Provided passage:
Naoto Tsushima [Japanese] and Vahid Khamsi [Swiss/Iranian] getting some work done in the foyer.


David Rohan [Australian] and Valeria Pavlyukovskaya [Russian] in the dungeons organizing the piles of paper that we are plowing through every day.

Friday, February 13, 2009

Spring is in the air

This morning we had the much anticipated economics test on the material that we have been through so far. Some of our classmates had made some excellent summaries which they shared with the rest of the glass. That was a great help, thank you! It is hard to gauge how we have done on the test, but it was nevertheless nice to actually see a test so we can get a feel for what they will be looking for at the exams.

The economics class continued with Economic Policy, which in Ralf Boscheck's usual fast-paced style covered the fundamentals of classic liberalism, Keynes, Fiscal versus Monetary policies and political communication in no amount of time. We were then split in groups representing the advisors and different stakeholders around Obama; each with there own agenda and with plenty of good advise to the new president on how he should run his country. Jodie Roussell [American] impressed everyone with a very well articulated speech. Perhaps we have a future politician in the class!

Task to complete:
In the passage, who gave the very well-articulated speech that impressed everyone? The material comes from a source separate from the passage.

Input data:
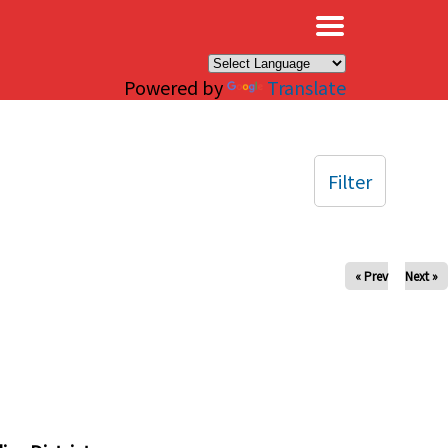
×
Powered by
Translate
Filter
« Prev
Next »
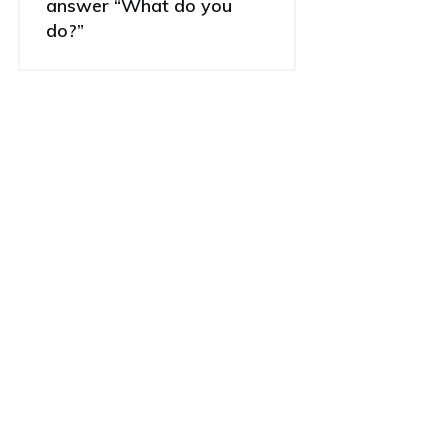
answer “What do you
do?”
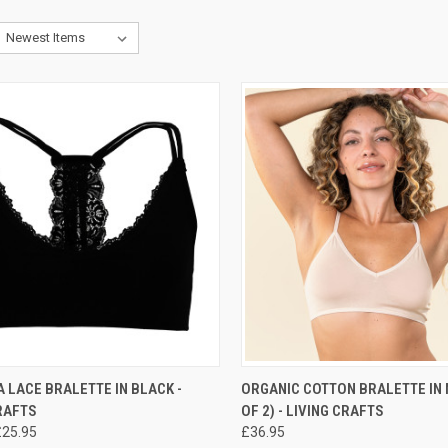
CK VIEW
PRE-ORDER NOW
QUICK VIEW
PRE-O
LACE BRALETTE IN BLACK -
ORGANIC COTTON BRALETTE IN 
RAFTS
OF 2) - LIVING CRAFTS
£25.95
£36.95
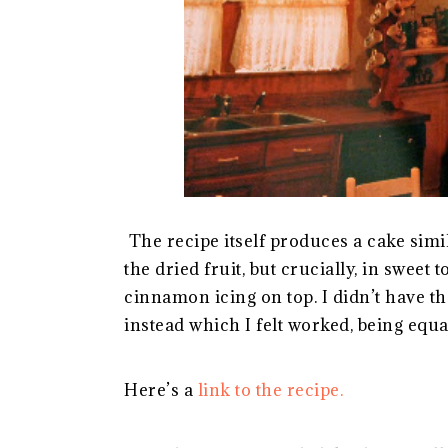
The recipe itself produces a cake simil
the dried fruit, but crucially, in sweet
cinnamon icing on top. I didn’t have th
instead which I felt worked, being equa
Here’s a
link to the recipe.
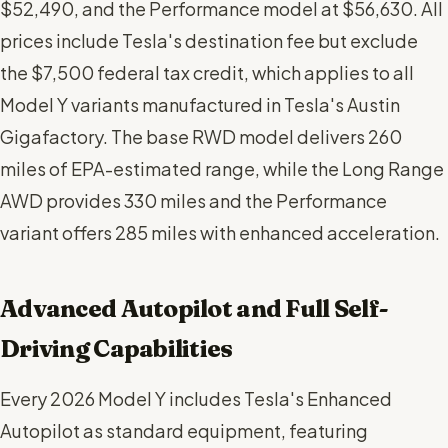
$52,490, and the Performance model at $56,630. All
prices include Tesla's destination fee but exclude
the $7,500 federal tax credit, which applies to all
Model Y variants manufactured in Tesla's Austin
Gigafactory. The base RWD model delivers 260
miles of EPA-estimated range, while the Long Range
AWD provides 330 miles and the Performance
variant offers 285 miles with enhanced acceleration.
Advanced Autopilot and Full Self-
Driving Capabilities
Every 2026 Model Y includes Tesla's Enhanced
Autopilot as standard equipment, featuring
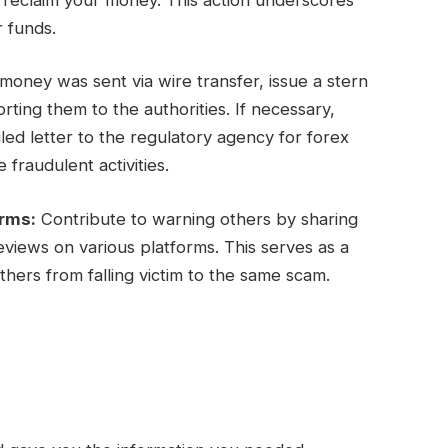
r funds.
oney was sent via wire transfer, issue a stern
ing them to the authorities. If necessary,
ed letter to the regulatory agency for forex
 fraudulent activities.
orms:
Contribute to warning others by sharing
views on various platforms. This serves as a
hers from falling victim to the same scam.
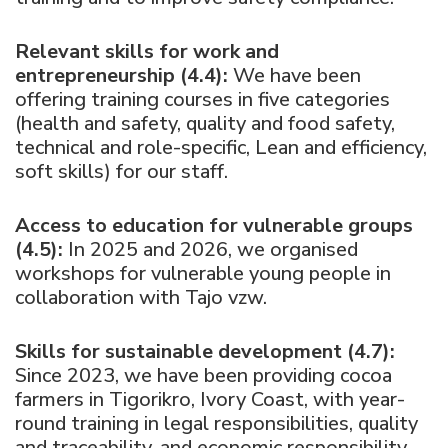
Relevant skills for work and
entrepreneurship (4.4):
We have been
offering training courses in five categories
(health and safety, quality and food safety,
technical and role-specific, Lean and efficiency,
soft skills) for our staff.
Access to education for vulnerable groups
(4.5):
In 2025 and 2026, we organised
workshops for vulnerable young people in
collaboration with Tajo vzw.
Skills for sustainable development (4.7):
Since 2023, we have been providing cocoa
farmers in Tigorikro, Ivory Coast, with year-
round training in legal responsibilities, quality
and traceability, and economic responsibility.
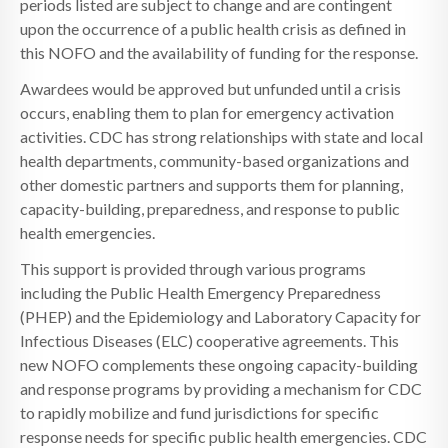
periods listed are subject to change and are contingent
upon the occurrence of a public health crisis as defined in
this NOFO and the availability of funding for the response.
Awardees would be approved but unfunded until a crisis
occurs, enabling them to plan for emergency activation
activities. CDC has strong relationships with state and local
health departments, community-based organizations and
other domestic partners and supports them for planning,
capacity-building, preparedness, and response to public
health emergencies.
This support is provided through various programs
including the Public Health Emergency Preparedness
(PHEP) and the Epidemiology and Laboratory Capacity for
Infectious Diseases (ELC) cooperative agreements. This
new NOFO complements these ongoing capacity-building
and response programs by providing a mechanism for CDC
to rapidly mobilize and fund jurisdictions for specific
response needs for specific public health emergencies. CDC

Result of the task:
Jodie Roussell